AVX/SSE version of xorshift128+

Solution 1:

For anyone else who might reach this question, I think this C++ code implements correctly 4 xorshift128plus generators running in parallel, using AVX2:

__m256i xorshift128plus_avx2(__m256i &state0, __m256i &state1)
{
    __m256i s1 = state0;
    const __m256i s0 = state1;
    state0 = s0;
    s1 = _mm256_xor_si256(s1, _mm256_slli_epi64(s1, 23));
    state1 = _mm256_xor_si256(_mm256_xor_si256(_mm256_xor_si256(s1, s0),
                                               _mm256_srli_epi64(s1, 18)),
                              _mm256_srli_epi64(s0, 5));
    return _mm256_add_epi64(state1, s0);
}

The scalar implementation I used is:

u64 xorshift128plus(u64 &state0, u64 &state1)
{
    u64 s1 = state0;
    const u64 s0 = state1;
    state0 = s0;
    s1 ^= s1 << 23;                              // a
    state1 = s1 ^ s0 ^ (s1 >> 18) ^ (s0 >> 5); // b, c
    return state1 + s0;
}

Which is the same one in the xorshiftplus paper. Note that the right-shift constants from the original question do not correspond to the ones in the paper.

Solution 2:

XorShift is indeed a good choice. It is so good, so fast and requires so little state that I'm surprised to see so little adoption. It should be the standard generator on all platforms. I have implemented it myself 8 years ago and even then it could generate 800MB/s of random bytes.

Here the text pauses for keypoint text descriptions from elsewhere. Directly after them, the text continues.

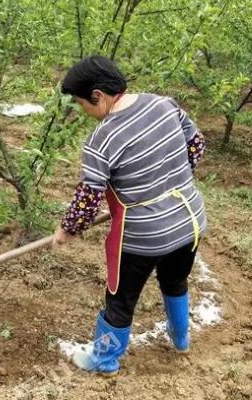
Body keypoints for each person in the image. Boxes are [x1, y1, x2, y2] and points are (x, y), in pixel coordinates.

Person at [51, 56, 207, 374]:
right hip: (190, 220)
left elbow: (88, 199)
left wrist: (67, 229)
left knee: (120, 301)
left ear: (98, 95)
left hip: (143, 238)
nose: (84, 112)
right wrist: (167, 181)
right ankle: (181, 339)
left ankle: (104, 360)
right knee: (175, 280)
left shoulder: (101, 140)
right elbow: (196, 145)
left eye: (82, 104)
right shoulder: (164, 104)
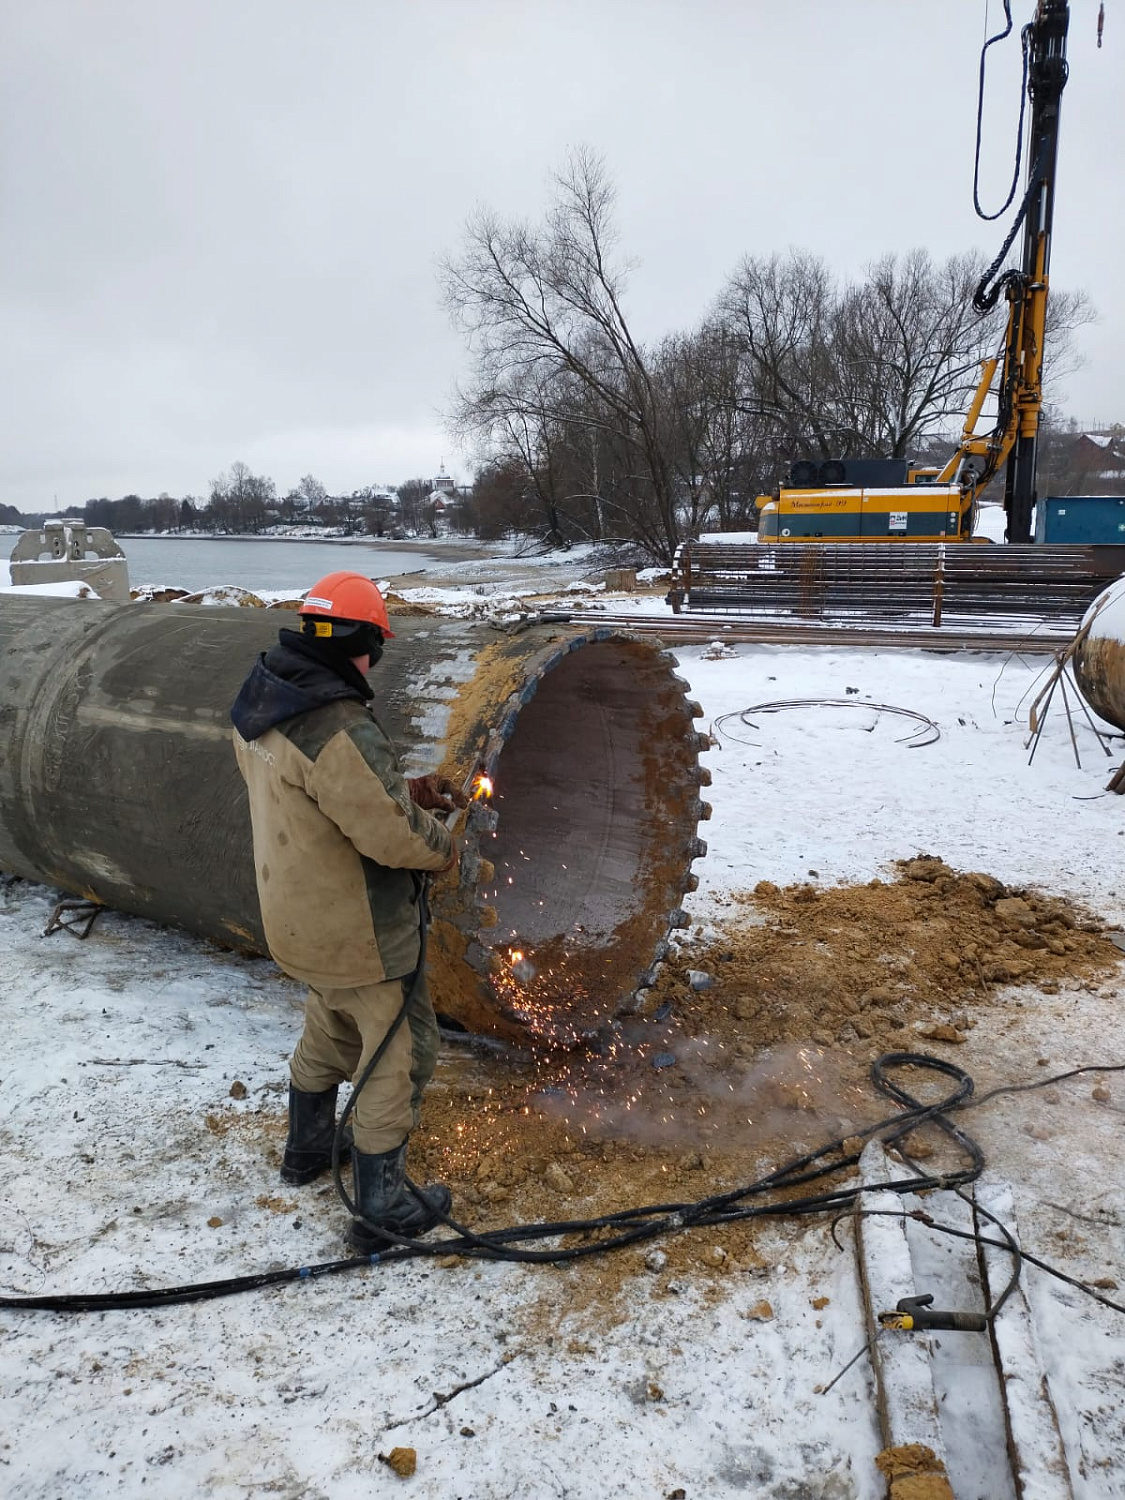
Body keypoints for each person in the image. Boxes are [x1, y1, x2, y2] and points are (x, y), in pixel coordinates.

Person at [229, 570, 468, 1251]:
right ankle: (381, 1209)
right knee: (400, 1053)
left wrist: (407, 789)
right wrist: (443, 848)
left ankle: (305, 1152)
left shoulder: (263, 696)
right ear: (361, 641)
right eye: (375, 648)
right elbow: (388, 836)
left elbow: (317, 794)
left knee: (331, 1027)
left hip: (298, 919)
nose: (373, 662)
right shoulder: (337, 722)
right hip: (361, 930)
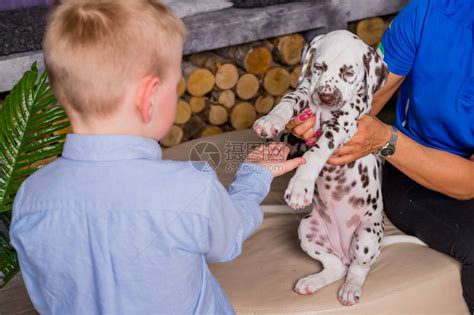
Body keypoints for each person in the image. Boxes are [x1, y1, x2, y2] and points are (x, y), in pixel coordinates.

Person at [9, 1, 305, 314]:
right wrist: (254, 175)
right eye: (174, 86)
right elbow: (228, 238)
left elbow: (47, 295)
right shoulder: (191, 189)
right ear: (148, 97)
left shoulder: (30, 198)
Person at [286, 0, 474, 312]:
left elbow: (468, 184)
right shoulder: (428, 11)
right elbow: (363, 103)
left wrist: (384, 139)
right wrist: (314, 122)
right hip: (410, 168)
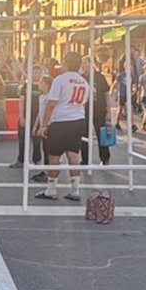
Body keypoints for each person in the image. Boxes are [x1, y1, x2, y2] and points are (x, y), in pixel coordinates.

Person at [36, 50, 89, 201]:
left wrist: (44, 125)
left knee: (54, 155)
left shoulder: (60, 80)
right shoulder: (84, 82)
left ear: (65, 63)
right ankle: (75, 190)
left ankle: (51, 189)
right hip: (78, 119)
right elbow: (83, 103)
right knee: (74, 154)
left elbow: (51, 103)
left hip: (61, 120)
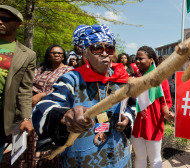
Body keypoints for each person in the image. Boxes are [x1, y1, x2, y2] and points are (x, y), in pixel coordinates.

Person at [32, 24, 135, 167]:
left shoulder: (121, 79)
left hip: (120, 159)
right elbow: (43, 108)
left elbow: (131, 105)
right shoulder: (72, 79)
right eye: (97, 48)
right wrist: (64, 116)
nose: (105, 53)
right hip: (82, 160)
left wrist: (128, 119)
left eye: (109, 49)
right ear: (86, 54)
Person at [0, 5, 36, 163]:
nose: (0, 22)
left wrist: (26, 117)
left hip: (2, 116)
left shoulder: (27, 55)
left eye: (5, 19)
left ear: (18, 24)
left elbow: (25, 89)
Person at [131, 46, 174, 168]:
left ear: (151, 60)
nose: (137, 61)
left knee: (155, 159)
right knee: (140, 156)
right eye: (136, 59)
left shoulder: (160, 79)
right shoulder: (133, 78)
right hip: (137, 124)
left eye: (141, 58)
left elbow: (165, 101)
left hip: (153, 124)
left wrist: (166, 113)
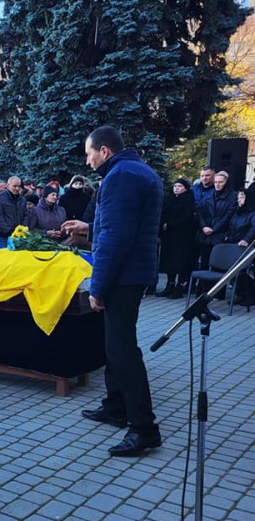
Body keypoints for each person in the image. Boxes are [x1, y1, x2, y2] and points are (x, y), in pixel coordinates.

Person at [78, 126, 163, 457]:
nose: (88, 162)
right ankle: (115, 406)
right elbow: (123, 225)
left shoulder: (119, 177)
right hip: (132, 272)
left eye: (89, 154)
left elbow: (116, 238)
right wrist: (89, 227)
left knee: (123, 350)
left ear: (104, 151)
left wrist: (98, 287)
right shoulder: (136, 170)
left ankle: (144, 428)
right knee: (115, 346)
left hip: (123, 276)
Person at [156, 178, 197, 298]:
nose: (177, 188)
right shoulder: (170, 199)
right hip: (168, 236)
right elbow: (163, 213)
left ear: (185, 188)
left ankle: (180, 287)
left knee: (181, 262)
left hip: (183, 237)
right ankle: (170, 285)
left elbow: (186, 217)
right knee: (170, 262)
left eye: (179, 186)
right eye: (175, 186)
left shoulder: (188, 200)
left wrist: (170, 224)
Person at [196, 170, 238, 270]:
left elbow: (228, 216)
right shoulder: (210, 195)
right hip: (206, 235)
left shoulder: (233, 197)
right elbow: (200, 212)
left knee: (218, 267)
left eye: (220, 182)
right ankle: (203, 286)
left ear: (226, 182)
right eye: (215, 182)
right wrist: (204, 226)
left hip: (221, 235)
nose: (217, 185)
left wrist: (214, 229)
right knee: (204, 264)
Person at [0, 175, 28, 248]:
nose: (17, 188)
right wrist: (10, 231)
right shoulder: (0, 198)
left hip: (19, 237)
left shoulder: (22, 200)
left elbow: (26, 215)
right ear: (8, 186)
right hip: (2, 237)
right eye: (14, 186)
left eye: (19, 186)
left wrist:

You cannot use vector instructions to speed up generating a single random number. There is too little instruction-level parallelism in those few instructions.

But you can easily speed up generating N numbers where N is the vector size of your target instruction set. Just run N generators in parallel. Keep state for N generators and generate N numbers at the same time.

If client code demands numbers one at a time you could keep a buffer of N (or more) numbers. If the buffer is empty you fill it using vector instructions. If the buffer is not empty you just return the next number.